En espérant m'épargner la peine d'écrire tout le compilateur moi-même, j'ai
obtenu le code source du compilateur Pastel, qui était un compilateur
proposant plusieurs plates-formes, développé au laboratoire
Lawrence Livermore. Il compilait, et c'était aussi le langage
dans lequel il avait été écrit, une version étendue de Pascal, mise au point
pour jouer le rôle de langage de programmation système. J'y ai ajouté une
interface pour le C, et j'ai entrepris le portage de ce programme sur le
Motorola 68000. Mais j'ai dû abandonner quand j'ai découvert que ce
compilateur réclamait plusieurs méga-octets d'espace de pile, alors que le
système Unix disponible sur le 68000 ne gérait que
64 Ko d'espace de pile.
C'est alors que j'ai compris que le compilateur Pastel
avait été mis au point dans le but d'analyser le fichier proposé en entrée,
d'en faire un arbre syntaxique, de convertir cet arbre syntaxique en chaîne
d'''instructions'', et d'engendrer ensuite le fichier de sortie,
sans jamais libérer le moindre espace mémoire occupé. C'est à ce moment-là
que j'ai compris qu'il me faudrait réécrire un nouveau compilateur en
partant de zéro.
Ce compilateur est maintenant disponible, il s'appelle GCC ; il
n'utilise rien du compilateur Pastel, mais j'ai réussi à adapter et à
réutiliser l'interface que j'avais écrite pour le C. Mais tout cela ne s'est
produit que quelques années plus tard; j'ai commencé par travailler sur
GNU Emacs.
J'ai commencé à travailler sur GNU Emacs en septembre 1984, et ce
programme commençait à devenir utilisable début 1985. Cela m'a permis
d'utiliser des systèmes Unix pour éditer mes fichiers ; vi et
ed me laissant froid, j'avais jusqu'alors utilisé d'autres types de
machines pour éditer mes fichiers.
C'est alors que j'ai reçu des requêtes de gens souhaitant utiliser
GNU Emacs, ce qui a soulevé le problème de sa distribution.
Je l'avais bien sûr proposé sur le serveur ftp de l'ordinateur
du MIT que j'utilisais (cet ordinateur, prep.ai.mit.edu,
a ainsi été promu au rang de site de distribution par ftp principal
du projet GNU ; quelques années plus tard, à la fin de son
exploitation, nous avons transféré ce nom sur notre nouveau serveur
ftp). Mais à l'époque, nombreux étaient ceux qui parmi les
personnes intéressées n'avaient pas d'accès à l'Internet et ne pouvaient
pas obtenir une copie du programme par ftp. La question se posait
en ces termes : que devais-je leur dire ?

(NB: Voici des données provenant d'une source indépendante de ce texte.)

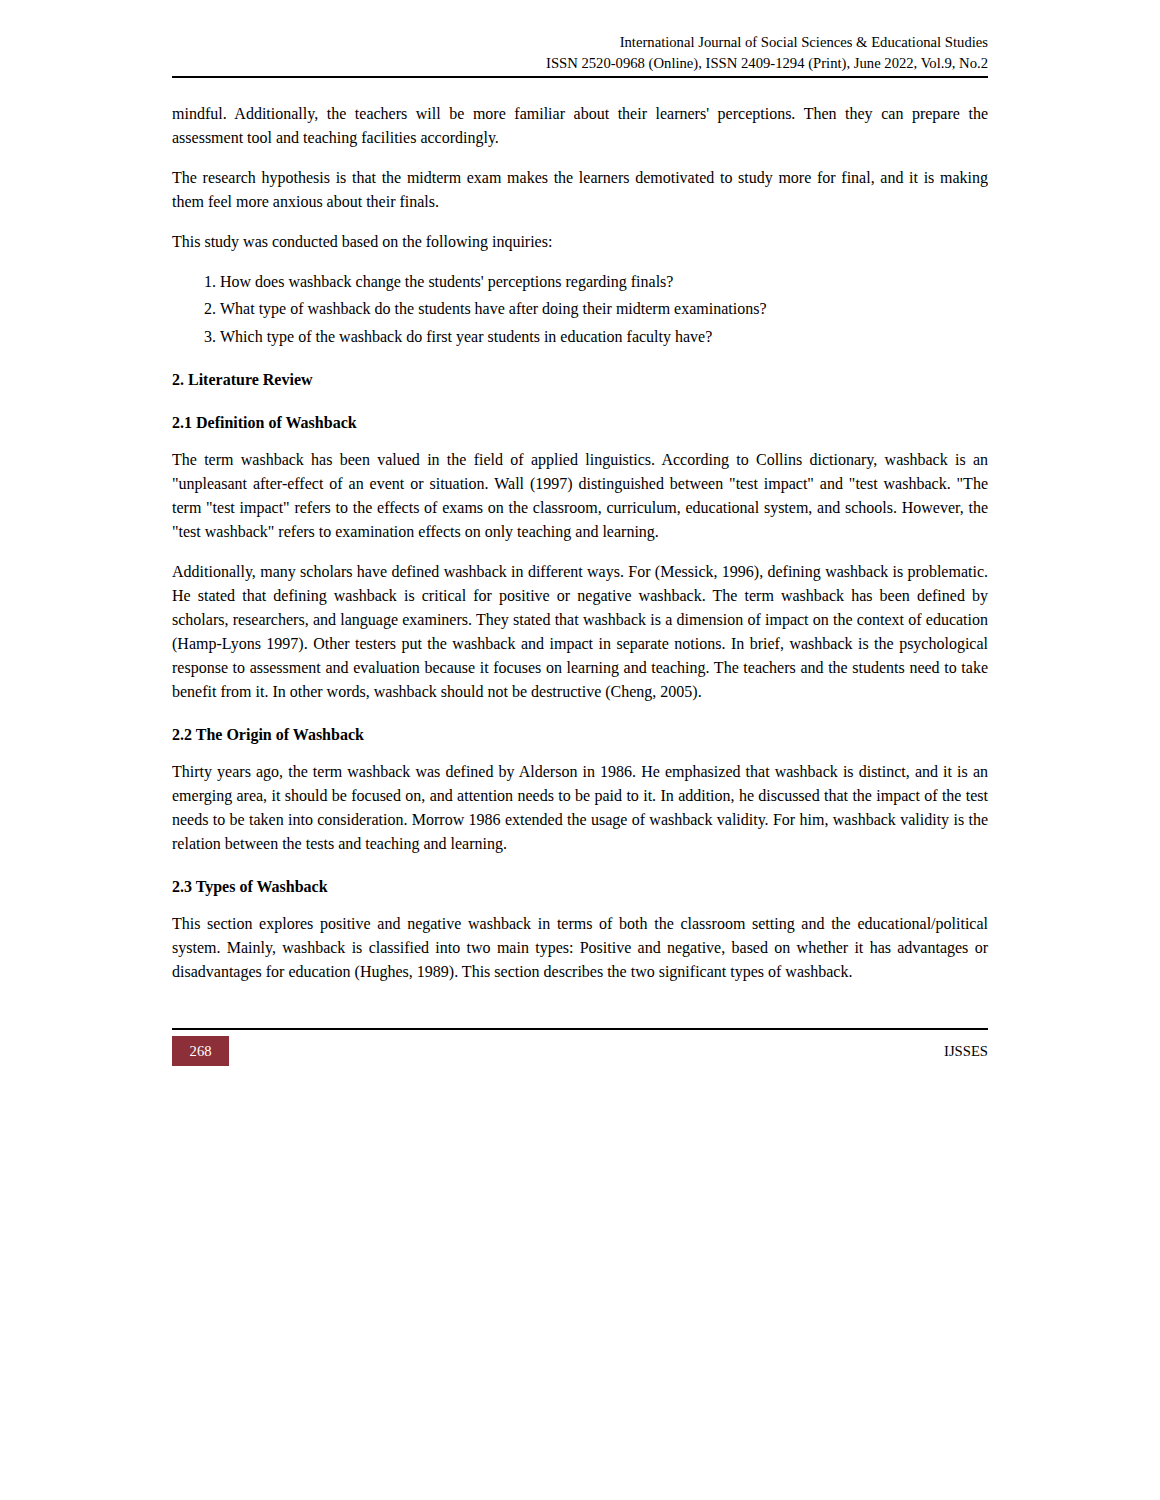International Journal of Social Sciences & Educational Studies
ISSN 2520-0968 (Online), ISSN 2409-1294 (Print), June 2022, Vol.9, No.2
mindful. Additionally, the teachers will be more familiar about their learners' perceptions. Then they can prepare the assessment tool and teaching facilities accordingly.
The research hypothesis is that the midterm exam makes the learners demotivated to study more for final, and it is making them feel more anxious about their finals.
This study was conducted based on the following inquiries:
How does washback change the students' perceptions regarding finals?
What type of washback do the students have after doing their midterm examinations?
Which type of the washback do first year students in education faculty have?
2. Literature Review
2.1 Definition of Washback
The term washback has been valued in the field of applied linguistics. According to Collins dictionary, washback is an "unpleasant after-effect of an event or situation. Wall (1997) distinguished between "test impact" and "test washback. "The term "test impact" refers to the effects of exams on the classroom, curriculum, educational system, and schools. However, the "test washback" refers to examination effects on only teaching and learning.
Additionally, many scholars have defined washback in different ways. For (Messick, 1996), defining washback is problematic. He stated that defining washback is critical for positive or negative washback. The term washback has been defined by scholars, researchers, and language examiners. They stated that washback is a dimension of impact on the context of education (Hamp-Lyons 1997). Other testers put the washback and impact in separate notions. In brief, washback is the psychological response to assessment and evaluation because it focuses on learning and teaching. The teachers and the students need to take benefit from it. In other words, washback should not be destructive (Cheng, 2005).
2.2 The Origin of Washback
Thirty years ago, the term washback was defined by Alderson in 1986. He emphasized that washback is distinct, and it is an emerging area, it should be focused on, and attention needs to be paid to it. In addition, he discussed that the impact of the test needs to be taken into consideration. Morrow 1986 extended the usage of washback validity. For him, washback validity is the relation between the tests and teaching and learning.
2.3 Types of Washback
This section explores positive and negative washback in terms of both the classroom setting and the educational/political system. Mainly, washback is classified into two main types: Positive and negative, based on whether it has advantages or disadvantages for education (Hughes, 1989). This section describes the two significant types of washback.
268 IJSSES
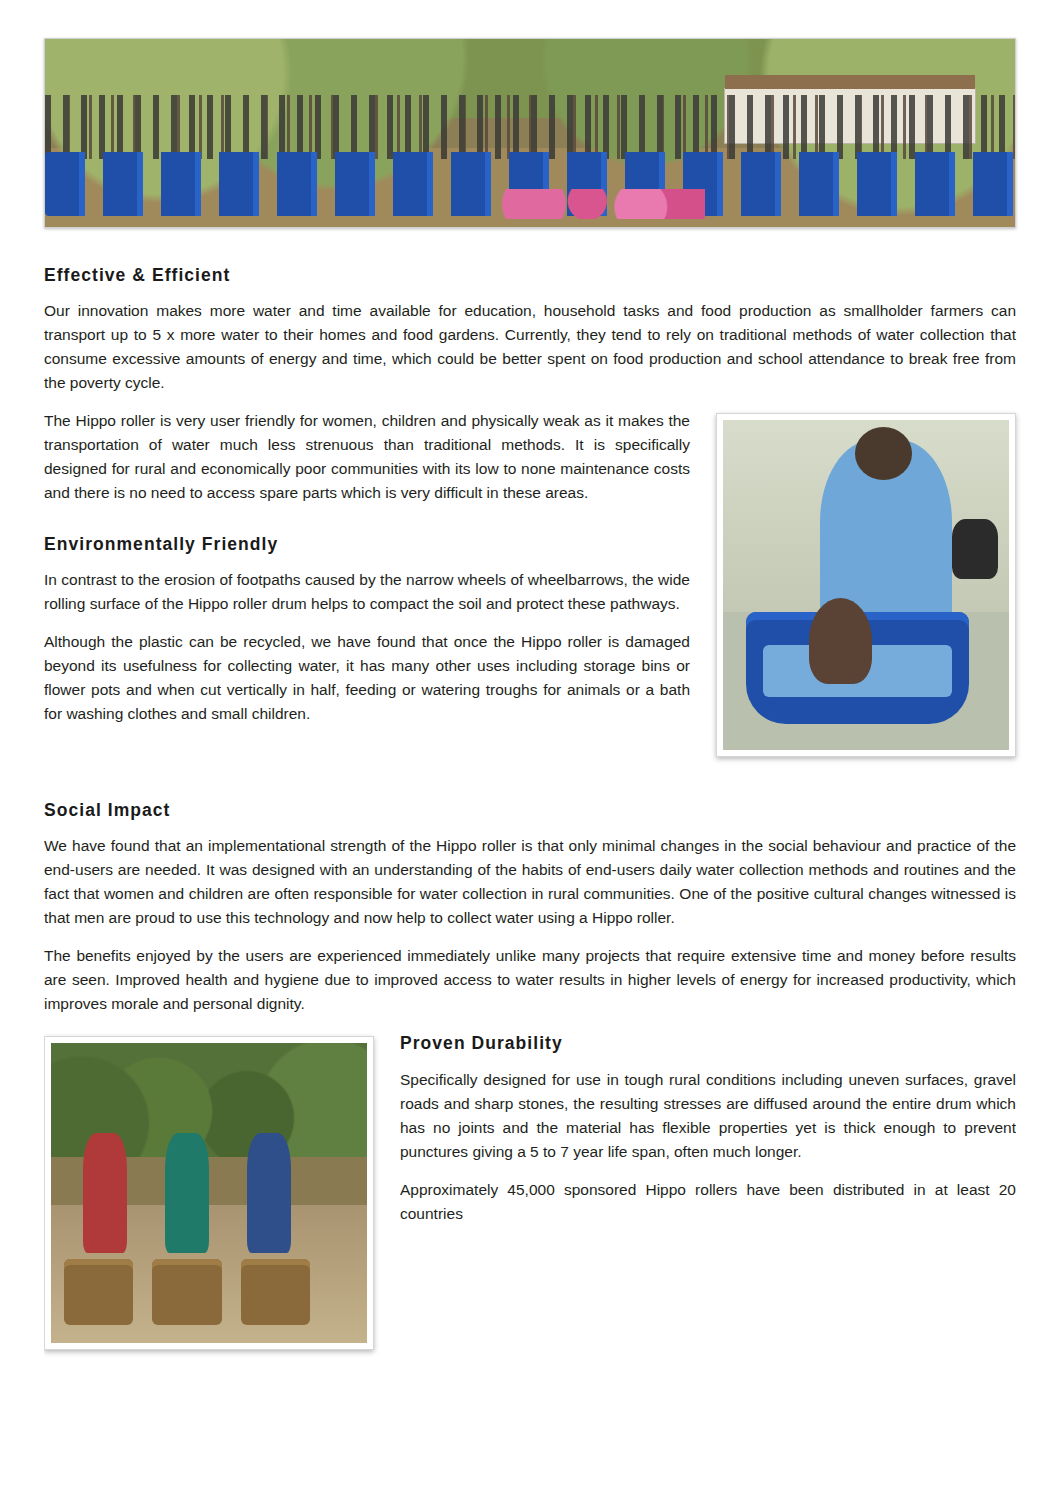Effective & Efficient
Our innovation makes more water and time available for education, household tasks and food production as smallholder farmers can transport up to 5 x more water to their homes and food gardens. Currently, they tend to rely on traditional methods of water collection that consume excessive amounts of energy and time, which could be better spent on food production and school attendance to break free from the poverty cycle.
The Hippo roller is very user friendly for women, children and physically weak as it makes the transportation of water much less strenuous than traditional methods. It is specifically designed for rural and economically poor communities with its low to none maintenance costs and there is no need to access spare parts which is very difficult in these areas.
Environmentally Friendly
In contrast to the erosion of footpaths caused by the narrow wheels of wheelbarrows, the wide rolling surface of the Hippo roller drum helps to compact the soil and protect these pathways.
Although the plastic can be recycled, we have found that once the Hippo roller is damaged beyond its usefulness for collecting water, it has many other uses including storage bins or flower pots and when cut vertically in half, feeding or watering troughs for animals or a bath for washing clothes and small children.
Social Impact
We have found that an implementational strength of the Hippo roller is that only minimal changes in the social behaviour and practice of the end-users are needed. It was designed with an understanding of the habits of end-users daily water collection methods and routines and the fact that women and children are often responsible for water collection in rural communities. One of the positive cultural changes witnessed is that men are proud to use this technology and now help to collect water using a Hippo roller.
The benefits enjoyed by the users are experienced immediately unlike many projects that require extensive time and money before results are seen. Improved health and hygiene due to improved access to water results in higher levels of energy for increased productivity, which improves morale and personal dignity.
Proven Durability
Specifically designed for use in tough rural conditions including uneven surfaces, gravel roads and sharp stones, the resulting stresses are diffused around the entire drum which has no joints and the material has flexible properties yet is thick enough to prevent punctures giving a 5 to 7 year life span, often much longer.
Approximately 45,000 sponsored Hippo rollers have been distributed in at least 20 countries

J'aurais pu leur dire : ``Trouvez un ami qui dispose d'un accès au
réseau et qui vous fera une copie.''
J'aurais pu également procéder comme j'avais procédé avec la version originale
d'Emacs, sur PDP-10, et leur dire : ``Envoyez-moi
une bande et une enveloppe timbrée auto-adressée, et je vous les renverrai
avec Emacs.'' Mais j'étais sans emploi, et je cherchais des
moyens de gagner de l'argent grâce au logiciel libre. C'est pourquoi j'ai
annoncé que j'enverrais une bande à quiconque en désirait une, en échange
d'une contribution de 150 USD.
De cette manière, je mettais en place une entreprise autour du marché de la
distribution du logiciel libre, entreprise précurseur des sociétés qu'on
trouve aujourd'hui et qui distribuent des systèmes entiers fondés sur
GNU/Linux.
Si un programme est un logiciel libre au moment où il quitte les mains de son
auteur, cela ne signifie pas nécessairement qu'il sera un logiciel libre pour
quiconque en possédera une copie. Le logiciel relevant du
domaine public, par exemple
(qui ne tombe sous le coup d'aucun copyright), est du logiciel libre ;
mais tout un chacun peut en produire une version propriétaire modifiée. De
façon comparable, de nombreux programmes libres sont frappés de copyrights
mais distribués sous des licences permissives qui autorisent la création de
versions modifiées et propriétaires.
L'exemple paradigmatique de ce problème est le système X Window.
Développé au MIT, et distribué sous forme de logiciel libre sous une
licence permissive, il a rapidement été adopté par divers constructeurs. Ils
ont ajouté X à leurs systèmes Unix propriétaires, sous forme
binaire uniquement, en le frappant du même accord de non divulgation. Ces
copies d'X n'étaient en rien du logiciel plus libre que le reste
d'Unix.
Les développeurs du système X Window ne voyaient là nul
problème - ils s'attendaient à cela et souhaitaient un tel
résultat. Leur but n'était pas la liberté, mais la simple
``réussite'', définie comme le fait d'``avoir beaucoup
d'utilisateurs.'' Peu leur importait la liberté de leurs utilisateurs,
seul leur nombre revêtait de l'importance à leurs yeux.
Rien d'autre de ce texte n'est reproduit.